- Alternative names: 825 South Hill

General information
- Type: Retail, Residential
- Architectural style: Modern
- Location: 820 S. Olive St. Los Angeles, California
- Coordinates: 34°02′40″N 118°15′23″W﻿ / ﻿34.0445°N 118.2565°W
- Construction started: 2016
- Completed: 2019
- Cost: $500 Million
- Owner: Onni Group
- Operator: Onni Group

Height
- Architectural: 563 ft (171.6 m)
- Tip: 563 ft (171.6 m)

Technical details
- Material: Concrete
- Floor count: 49 4 below ground
- Floor area: 529,083 sq ft (49,153.4 m^{2})

Design and construction
- Architect: Chris Dikeakos Architects
- Developer: Onni Group
- Main contractor: Onni Group

Website
- https://www.825southhilldtla.com/

References

= 820 Olive =

820 Olive or 825 South Hill, is a residential and retail tower in downtown Los Angeles, California that is located within walking distance from Staples Center, L.A. Live, and the Broadway. It was developed by Onni Group and designed by Chris Dikeakos Architects. Construction of the building was started in July 2016 and completed in February 2019 with an overall height of 563 ft. It has 49 floors. At the time of its completion, it became the tallest residential tower in California. It was then surpassed by the 56 floors, 647 ft tall Metropolis Tower D in December 2019.

==History==
The building site was previously used as a parking lot.

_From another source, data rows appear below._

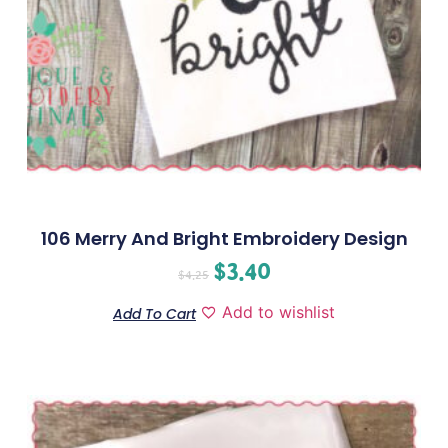
106 Merry And Bright Embroidery Design
$
3.40
$
4.25
Add to wishlist
Add To Cart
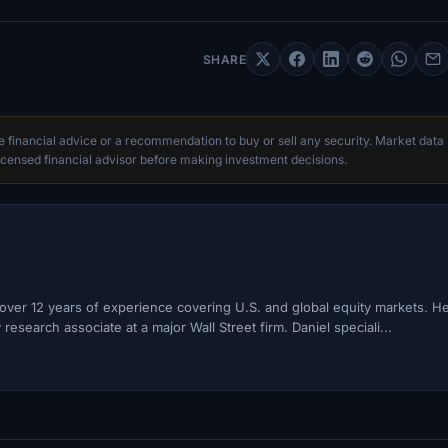
SHARE
te financial advice or a recommendation to buy or sell any security. Market data
censed financial advisor before making investment decisions.
h over 12 years of experience covering U.S. and global equity markets. H
esearch associate at a major Wall Street firm. Daniel speciali...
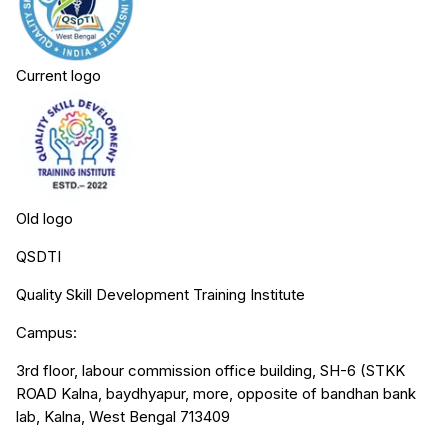
Current logo
Old logo
QSDTI
Quality Skill Development Training Institute
Campus:
3rd floor, labour commission office building, SH-6 (STKK
ROAD Kalna, baydhyapur, more, opposite of bandhan bank
lab, Kalna, West Bengal 713409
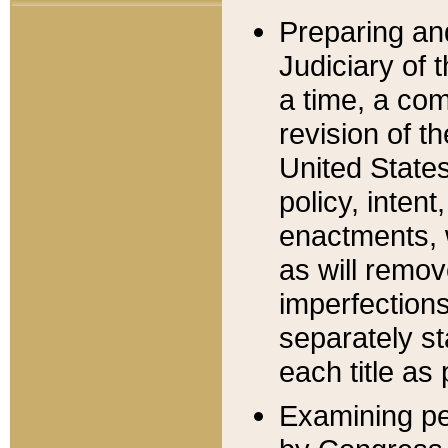
Preparing an
Judiciary of 
a time, a com
revision of t
United State
policy, inten
enactments, 
as will remov
imperfections
separately st
each title as 
Examining per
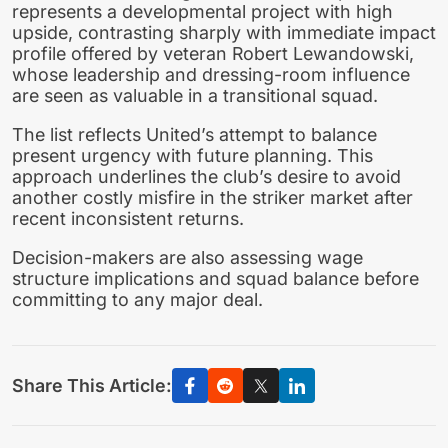
represents a developmental project with high
upside, contrasting sharply with immediate impact
profile offered by veteran Robert Lewandowski,
whose leadership and dressing-room influence
are seen as valuable in a transitional squad.
The list reflects United’s attempt to balance
present urgency with future planning. This
approach underlines the club’s desire to avoid
another costly misfire in the striker market after
recent inconsistent returns.
Decision-makers are also assessing wage
structure implications and squad balance before
committing to any major deal.
Share This Article:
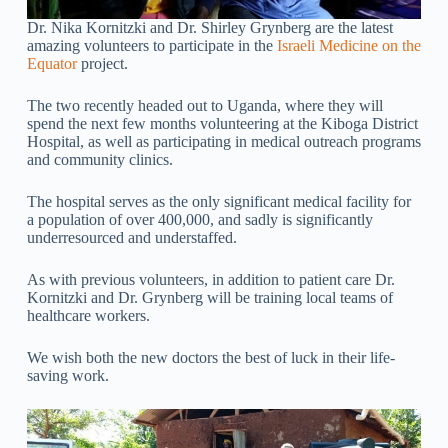
Dr. Nika Kornitzki and Dr. Shirley Grynberg are the latest
amazing volunteers to participate in the
Israeli Medicine on the
Equator
project.
The two recently headed out to Uganda, where they will
spend the next few months volunteering at the Kiboga District
Hospital, as well as participating in medical outreach programs
and community clinics.
The hospital serves as the only significant medical facility for
a population of over 400,000, and sadly is significantly
underresourced and understaffed.
As with previous volunteers, in addition to patient care Dr.
Kornitzki and Dr. Grynberg will be training local teams of
healthcare workers.
We wish both the new doctors the best of luck in their life-
saving work.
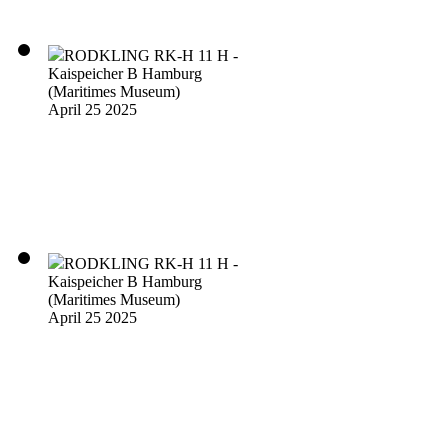
RODKLING RK-H 11 H -
Kaispeicher B Hamburg
(Maritimes Museum)
April 25 2025
RODKLING RK-H 11 H -
Kaispeicher B Hamburg
(Maritimes Museum)
April 25 2025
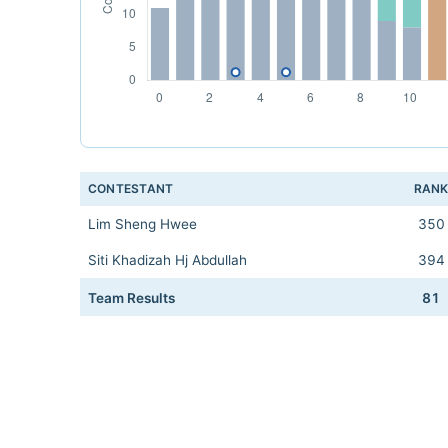
CONTESTANT
RAN
Lim Sheng Hwee
350
Siti Khadizah Hj Abdullah
394
Team Results
81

Part of the site, at the southwest corner of Eighth and Hill was the location of the RKO Hillstreet Theatre, 801 S. Hill St., opened 1922, architect G. Albert Lansburgh, closed 1963, demolished 1965.

In 2014, Onni Group announced that they would build a residential skyscraper on the site. On 12 January 2016, the developer obtained grading and shoring permits from the City of Los Angeles Department of Building and Safety to build the building on the site. The project later groundbroke in February 2016. It then followed by foundation works in July of that year. The building topped out in 2018. Following the completion of its interior works, 820 Olive opened on 15 February 2019. It has a total of 516 residential units and more than 5,000 sqft of retail.